What you should do: Examine the records below. Report how many of their lines contain the word "time", with no other content.

[Records shown — start]

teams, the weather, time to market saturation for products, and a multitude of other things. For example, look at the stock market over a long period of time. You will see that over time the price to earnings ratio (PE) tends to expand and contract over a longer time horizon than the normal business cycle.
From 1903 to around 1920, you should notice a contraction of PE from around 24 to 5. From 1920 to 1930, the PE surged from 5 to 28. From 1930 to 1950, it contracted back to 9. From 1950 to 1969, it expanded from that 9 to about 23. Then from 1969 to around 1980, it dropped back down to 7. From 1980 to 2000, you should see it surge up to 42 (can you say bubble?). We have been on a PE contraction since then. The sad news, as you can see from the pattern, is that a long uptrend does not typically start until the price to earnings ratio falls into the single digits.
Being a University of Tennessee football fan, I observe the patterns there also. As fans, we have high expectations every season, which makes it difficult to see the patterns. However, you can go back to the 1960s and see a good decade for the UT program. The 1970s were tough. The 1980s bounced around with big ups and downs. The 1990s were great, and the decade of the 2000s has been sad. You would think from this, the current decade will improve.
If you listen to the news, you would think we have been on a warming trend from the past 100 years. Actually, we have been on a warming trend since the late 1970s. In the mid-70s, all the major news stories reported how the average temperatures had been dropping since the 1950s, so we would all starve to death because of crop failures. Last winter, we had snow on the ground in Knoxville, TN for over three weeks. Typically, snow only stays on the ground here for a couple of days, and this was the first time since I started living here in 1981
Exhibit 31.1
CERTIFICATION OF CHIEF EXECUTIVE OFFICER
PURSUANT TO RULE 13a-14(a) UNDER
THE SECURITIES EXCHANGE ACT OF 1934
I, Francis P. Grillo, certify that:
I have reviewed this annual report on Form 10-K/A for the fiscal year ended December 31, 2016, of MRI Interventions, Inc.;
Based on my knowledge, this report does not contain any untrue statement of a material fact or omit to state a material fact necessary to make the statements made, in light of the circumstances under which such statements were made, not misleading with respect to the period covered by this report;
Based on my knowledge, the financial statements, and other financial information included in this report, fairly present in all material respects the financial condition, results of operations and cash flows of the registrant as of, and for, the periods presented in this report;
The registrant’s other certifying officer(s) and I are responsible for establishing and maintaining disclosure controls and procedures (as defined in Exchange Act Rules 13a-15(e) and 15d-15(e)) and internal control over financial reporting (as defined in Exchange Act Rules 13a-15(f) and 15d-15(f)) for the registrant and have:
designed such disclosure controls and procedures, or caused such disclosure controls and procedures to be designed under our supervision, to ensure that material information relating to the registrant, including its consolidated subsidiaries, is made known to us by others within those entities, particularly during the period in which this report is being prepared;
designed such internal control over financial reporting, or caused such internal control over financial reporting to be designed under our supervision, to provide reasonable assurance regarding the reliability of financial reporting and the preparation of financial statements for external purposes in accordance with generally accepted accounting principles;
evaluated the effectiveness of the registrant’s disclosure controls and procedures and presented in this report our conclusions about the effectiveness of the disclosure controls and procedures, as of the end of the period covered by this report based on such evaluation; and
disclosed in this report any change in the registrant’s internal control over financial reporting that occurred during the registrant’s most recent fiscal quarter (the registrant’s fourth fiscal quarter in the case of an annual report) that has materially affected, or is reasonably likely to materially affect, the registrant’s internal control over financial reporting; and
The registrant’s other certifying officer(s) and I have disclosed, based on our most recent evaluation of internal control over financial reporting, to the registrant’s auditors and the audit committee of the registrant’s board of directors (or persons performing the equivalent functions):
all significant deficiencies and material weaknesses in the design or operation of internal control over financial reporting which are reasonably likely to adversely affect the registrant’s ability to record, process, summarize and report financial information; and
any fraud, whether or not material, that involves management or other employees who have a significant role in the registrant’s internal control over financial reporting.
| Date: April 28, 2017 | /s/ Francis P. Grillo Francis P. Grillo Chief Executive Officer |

[Records shown — finish]

Response to the exercise: 2